My first twenty years of trading I kept two journals, one for the signals and the other for emotions and what little voice was saying what I should do, but didn't. Eventually I used columns and figured out I had reoccurring emotional thoughts and through time I found that what I saw was over 90 % of the time, I was wrong of what I saw after I was in a trade. I actually thought for a very long time that 'they" would force the market to devise price bars to make me feel in a certain way, LOL. I became very good at "feeling" when it was BMW trade/stay longer or let's end the trade early to save a little. But what I became good at was just keeping journals going and not do what emotions were saying and instead, form rules that I could back test but were based on my emotions.
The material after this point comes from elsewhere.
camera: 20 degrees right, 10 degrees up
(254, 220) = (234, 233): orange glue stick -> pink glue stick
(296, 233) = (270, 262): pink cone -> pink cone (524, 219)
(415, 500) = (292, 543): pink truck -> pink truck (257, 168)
So like on the "runners" when I get the BMW feeling, instead of canceling stops, more prone to get out. When I get the feeling to end trade early-add contracts and risk much smaller. Developed Time stops to get to breakeven plus one tick based on winning trades to get to breakeven. Time stops made a huge difference for me. Those commissions really add up, so getting that plus one or two ticks on breakeven trades cut out the commissions altogether after awhile.
I notice on your charts when you enter in "wave 3" of course you do well, but getting in late are losses. I have trouble understanding what you identify trend to be?
One thing I discovered long ago was so many ticks beyond recent pivot to be continuation of trend or if less than that "number of ticks" was good possibility of reversion to the mean and trend trades not to be taken.